Dans chaque étude, les chercheurs ont détecté des animaux à l’intérieur du zoo et des animaux sauvages à proximité. L’équipe de Clare, de l’université Queen Mary de Londres, a détecté l’ADN de 25 espèces de mammifères et d’oiseaux, et même de l’ADN appartenant au hérisson d’Eurasie, qui est en voie de disparition au Royaume-Uni. L’équipe de Bohmann, de l’université de Copenhague, a détecté 49 espèces de vertébrés non humains, dont des mammifères, des oiseaux, des reptiles, des amphibiens et des poissons. Il s’agissait d’animaux de zoo comme l’okapi et le tatou et même le guppy dans un bassin de la maison tropicale, d’animaux présents localement comme les écureuils et d’animaux nuisibles comme le rat brun et la souris domestique. En outre, ils ont détecté des espèces de poissons utilisées pour nourrir d’autres animaux du zoo. Les deux équipes ont pris de nombreuses mesures pour vérifier que leurs échantillons n’étaient pas contaminés, y compris par de l’ADN déjà présent dans leurs laboratoires.
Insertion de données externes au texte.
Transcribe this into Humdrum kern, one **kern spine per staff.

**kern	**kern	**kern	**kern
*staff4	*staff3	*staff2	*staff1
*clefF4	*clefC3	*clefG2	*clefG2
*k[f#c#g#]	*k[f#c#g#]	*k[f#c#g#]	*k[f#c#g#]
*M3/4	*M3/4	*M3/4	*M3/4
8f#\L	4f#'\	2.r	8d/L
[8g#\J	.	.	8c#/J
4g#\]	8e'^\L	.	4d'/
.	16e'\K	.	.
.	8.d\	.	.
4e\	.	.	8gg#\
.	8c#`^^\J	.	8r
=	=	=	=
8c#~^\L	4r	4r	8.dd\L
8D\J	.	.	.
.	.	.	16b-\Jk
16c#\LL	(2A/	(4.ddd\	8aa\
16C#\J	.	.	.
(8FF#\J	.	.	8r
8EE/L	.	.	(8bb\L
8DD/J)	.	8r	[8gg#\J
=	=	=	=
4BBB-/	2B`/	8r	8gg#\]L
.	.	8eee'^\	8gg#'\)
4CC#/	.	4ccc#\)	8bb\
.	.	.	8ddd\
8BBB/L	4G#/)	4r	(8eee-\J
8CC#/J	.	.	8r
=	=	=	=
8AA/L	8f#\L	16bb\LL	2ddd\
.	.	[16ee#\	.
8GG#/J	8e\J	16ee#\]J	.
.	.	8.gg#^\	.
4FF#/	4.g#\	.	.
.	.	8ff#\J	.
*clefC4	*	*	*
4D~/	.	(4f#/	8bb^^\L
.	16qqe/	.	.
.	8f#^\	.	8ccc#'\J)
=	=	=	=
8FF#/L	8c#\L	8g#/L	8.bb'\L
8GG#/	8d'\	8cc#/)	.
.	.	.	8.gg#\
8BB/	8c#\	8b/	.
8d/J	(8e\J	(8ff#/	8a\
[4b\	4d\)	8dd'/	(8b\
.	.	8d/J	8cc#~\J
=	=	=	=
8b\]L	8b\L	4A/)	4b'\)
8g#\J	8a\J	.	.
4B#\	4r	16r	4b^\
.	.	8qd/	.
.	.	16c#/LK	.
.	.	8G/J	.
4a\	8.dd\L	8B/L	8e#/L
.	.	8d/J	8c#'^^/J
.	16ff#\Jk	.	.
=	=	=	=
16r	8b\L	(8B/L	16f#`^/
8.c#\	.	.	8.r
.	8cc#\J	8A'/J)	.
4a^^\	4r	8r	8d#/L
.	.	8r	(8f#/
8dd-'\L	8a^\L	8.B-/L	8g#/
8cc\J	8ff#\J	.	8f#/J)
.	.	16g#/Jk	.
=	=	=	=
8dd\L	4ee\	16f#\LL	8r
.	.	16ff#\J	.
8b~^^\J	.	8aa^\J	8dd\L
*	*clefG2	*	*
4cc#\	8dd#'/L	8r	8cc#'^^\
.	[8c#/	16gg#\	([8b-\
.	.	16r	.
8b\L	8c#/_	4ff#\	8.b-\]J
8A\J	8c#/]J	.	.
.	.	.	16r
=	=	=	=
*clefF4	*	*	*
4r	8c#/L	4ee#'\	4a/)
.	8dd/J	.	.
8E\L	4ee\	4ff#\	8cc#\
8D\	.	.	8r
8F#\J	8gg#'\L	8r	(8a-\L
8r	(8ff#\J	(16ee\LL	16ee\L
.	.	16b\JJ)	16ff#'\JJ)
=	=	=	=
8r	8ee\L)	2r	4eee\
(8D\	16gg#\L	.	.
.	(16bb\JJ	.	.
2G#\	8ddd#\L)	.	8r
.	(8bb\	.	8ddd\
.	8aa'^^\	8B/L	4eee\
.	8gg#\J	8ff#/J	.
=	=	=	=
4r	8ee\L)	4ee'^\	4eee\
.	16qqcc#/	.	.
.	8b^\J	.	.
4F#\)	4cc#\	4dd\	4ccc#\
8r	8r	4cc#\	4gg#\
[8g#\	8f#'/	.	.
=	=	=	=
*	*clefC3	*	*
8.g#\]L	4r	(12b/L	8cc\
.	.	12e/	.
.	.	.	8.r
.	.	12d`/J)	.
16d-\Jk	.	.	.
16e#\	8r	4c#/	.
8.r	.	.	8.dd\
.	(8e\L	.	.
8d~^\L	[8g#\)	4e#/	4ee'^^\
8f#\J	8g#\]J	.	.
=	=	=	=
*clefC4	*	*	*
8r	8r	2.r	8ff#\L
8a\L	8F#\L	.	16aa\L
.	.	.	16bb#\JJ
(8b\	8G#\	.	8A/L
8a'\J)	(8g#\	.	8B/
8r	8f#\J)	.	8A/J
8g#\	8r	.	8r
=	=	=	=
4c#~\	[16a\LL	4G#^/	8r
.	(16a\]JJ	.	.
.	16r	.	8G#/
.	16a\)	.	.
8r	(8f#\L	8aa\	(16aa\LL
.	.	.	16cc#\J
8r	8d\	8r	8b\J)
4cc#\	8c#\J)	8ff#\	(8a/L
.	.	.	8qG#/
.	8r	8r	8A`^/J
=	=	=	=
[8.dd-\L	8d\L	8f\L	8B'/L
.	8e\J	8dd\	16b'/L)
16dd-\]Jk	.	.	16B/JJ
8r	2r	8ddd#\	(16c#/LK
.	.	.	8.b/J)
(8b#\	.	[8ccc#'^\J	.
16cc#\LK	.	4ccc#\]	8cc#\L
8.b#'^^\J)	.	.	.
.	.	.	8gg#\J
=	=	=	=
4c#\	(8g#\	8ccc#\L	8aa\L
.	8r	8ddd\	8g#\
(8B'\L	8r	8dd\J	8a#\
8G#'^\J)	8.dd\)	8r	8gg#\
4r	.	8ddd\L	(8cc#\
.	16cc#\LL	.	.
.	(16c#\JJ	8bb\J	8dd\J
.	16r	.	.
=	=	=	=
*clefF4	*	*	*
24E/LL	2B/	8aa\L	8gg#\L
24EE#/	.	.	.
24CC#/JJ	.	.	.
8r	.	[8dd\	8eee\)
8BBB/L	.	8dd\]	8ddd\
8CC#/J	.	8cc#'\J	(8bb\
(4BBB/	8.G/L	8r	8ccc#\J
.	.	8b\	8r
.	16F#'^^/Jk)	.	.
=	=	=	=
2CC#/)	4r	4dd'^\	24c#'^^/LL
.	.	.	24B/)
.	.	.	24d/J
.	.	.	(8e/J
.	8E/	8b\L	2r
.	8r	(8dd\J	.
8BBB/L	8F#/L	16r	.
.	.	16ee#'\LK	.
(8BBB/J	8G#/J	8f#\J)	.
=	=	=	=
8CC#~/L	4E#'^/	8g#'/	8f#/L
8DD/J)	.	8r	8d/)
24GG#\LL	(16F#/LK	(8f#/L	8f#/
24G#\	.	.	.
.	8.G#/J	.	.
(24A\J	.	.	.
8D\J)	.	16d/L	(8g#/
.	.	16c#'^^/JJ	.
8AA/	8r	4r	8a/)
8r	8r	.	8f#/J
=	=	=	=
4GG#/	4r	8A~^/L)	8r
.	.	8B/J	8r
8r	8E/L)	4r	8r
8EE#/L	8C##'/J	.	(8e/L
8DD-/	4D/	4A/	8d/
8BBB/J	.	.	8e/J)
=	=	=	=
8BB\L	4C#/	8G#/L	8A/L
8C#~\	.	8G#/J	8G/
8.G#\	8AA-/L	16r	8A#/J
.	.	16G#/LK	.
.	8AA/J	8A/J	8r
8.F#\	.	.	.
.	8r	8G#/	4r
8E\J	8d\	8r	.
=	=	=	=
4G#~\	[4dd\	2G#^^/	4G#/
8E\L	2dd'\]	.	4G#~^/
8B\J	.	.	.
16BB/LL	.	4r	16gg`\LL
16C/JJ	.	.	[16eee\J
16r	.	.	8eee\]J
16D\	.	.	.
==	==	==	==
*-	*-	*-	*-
En choisissant un zoo pour le lieu de leurs études, les chercheurs connaissaient la position d’une grande collection d’espèces non indigènes, ce qui leur permettait de faire la différence entre un signal réel et un contaminant. “Nous avions d’abord pensé nous rendre dans une ferme, mais si l’on prélève de l’ADN de vache, il faut se demander si cette vache est ici ou si elle se trouve à des centaines de kilomètres ou dans le déjeuner de quelqu’un”, explique Clare. “Mais en utilisant le zoo comme modèle, il n’y a aucun autre moyen de détecter l’ADN d’un tigre, si ce n’est le tigre du zoo. Cela nous permet de tester réellement les taux de détection.”
“Une chose que nos deux laboratoires font est de développer et d’appliquer de nouveaux outils, il n’est donc peut-être pas si surprenant que nous ayons tous deux abouti à la même idée au même moment”, dit Clare.
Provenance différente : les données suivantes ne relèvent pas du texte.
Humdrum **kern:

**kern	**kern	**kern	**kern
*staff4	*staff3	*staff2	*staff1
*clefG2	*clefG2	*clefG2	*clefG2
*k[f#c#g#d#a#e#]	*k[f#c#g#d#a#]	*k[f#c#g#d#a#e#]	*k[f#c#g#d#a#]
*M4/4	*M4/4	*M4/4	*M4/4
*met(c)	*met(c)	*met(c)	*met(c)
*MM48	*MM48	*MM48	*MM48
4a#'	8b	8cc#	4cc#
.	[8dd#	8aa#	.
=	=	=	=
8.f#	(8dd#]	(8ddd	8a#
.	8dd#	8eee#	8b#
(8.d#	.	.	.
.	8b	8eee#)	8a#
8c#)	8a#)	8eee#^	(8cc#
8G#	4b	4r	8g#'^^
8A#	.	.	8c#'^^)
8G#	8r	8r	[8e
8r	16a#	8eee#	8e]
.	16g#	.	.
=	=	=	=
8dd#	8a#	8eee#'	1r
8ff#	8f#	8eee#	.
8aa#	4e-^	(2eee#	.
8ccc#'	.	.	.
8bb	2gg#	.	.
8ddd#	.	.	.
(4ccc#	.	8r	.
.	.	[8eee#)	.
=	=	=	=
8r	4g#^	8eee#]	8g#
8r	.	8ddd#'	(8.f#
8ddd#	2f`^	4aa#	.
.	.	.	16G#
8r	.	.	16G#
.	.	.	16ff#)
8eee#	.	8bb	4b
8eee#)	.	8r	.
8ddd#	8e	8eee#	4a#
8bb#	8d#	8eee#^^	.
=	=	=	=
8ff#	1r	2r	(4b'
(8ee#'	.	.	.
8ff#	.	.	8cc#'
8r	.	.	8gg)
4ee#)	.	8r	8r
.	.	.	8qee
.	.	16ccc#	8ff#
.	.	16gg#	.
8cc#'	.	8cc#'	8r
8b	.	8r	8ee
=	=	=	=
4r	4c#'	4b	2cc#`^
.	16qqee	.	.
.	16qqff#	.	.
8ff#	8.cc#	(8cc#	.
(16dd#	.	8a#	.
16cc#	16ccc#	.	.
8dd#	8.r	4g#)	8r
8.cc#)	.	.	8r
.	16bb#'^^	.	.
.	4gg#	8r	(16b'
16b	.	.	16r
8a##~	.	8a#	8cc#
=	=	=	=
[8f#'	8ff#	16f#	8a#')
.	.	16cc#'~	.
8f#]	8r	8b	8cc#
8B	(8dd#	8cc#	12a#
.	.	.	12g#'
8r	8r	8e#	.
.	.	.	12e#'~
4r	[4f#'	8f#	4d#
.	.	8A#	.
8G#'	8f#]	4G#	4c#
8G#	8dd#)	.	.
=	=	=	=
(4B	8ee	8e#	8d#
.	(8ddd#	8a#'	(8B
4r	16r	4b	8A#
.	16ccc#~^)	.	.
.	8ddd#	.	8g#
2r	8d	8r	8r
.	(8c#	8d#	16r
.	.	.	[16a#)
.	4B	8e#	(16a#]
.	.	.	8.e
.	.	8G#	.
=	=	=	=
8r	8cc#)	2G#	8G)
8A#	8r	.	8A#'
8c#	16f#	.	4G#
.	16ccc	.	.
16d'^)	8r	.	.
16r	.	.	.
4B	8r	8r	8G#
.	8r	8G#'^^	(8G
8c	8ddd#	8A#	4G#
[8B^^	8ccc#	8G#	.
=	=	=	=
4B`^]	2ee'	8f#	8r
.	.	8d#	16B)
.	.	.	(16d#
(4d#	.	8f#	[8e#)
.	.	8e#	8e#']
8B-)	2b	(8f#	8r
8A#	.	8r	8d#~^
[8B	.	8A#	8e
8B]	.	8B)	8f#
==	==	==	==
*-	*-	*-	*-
Cependant, le fait que les deux groupes de recherche publient en même temps dans la revue . Current Biology est loin d’être une coïncidence. Après avoir vu leurs articles respectifs sur un serveur de préimpression, les deux groupes ont décidé de soumettre conjointement leurs manuscrits à la revue. “Nous avons décidé de prendre un peu de risque et de dire que nous ne sommes pas prêts à nous faire concurrence sur ce sujet”, explique Clare. “En fait, c’est une idée tellement folle qu’il vaut mieux avoir des confirmations indépendantes que cela fonctionne. Les deux équipes sont très impatientes de voir cette technique se développer.”
Référence : “Airborne environmental DNA for terrestrial vertebrate community monitoring” par Christina Lynggaard, Mads Frost Bertelsen, Casper V. Jensen, Matthew S. Johnson, Tobias Guldberg Frøslev, Morten Tange Olsen et Kristine Bohmann, 6 janvier 2022,Biologie courante.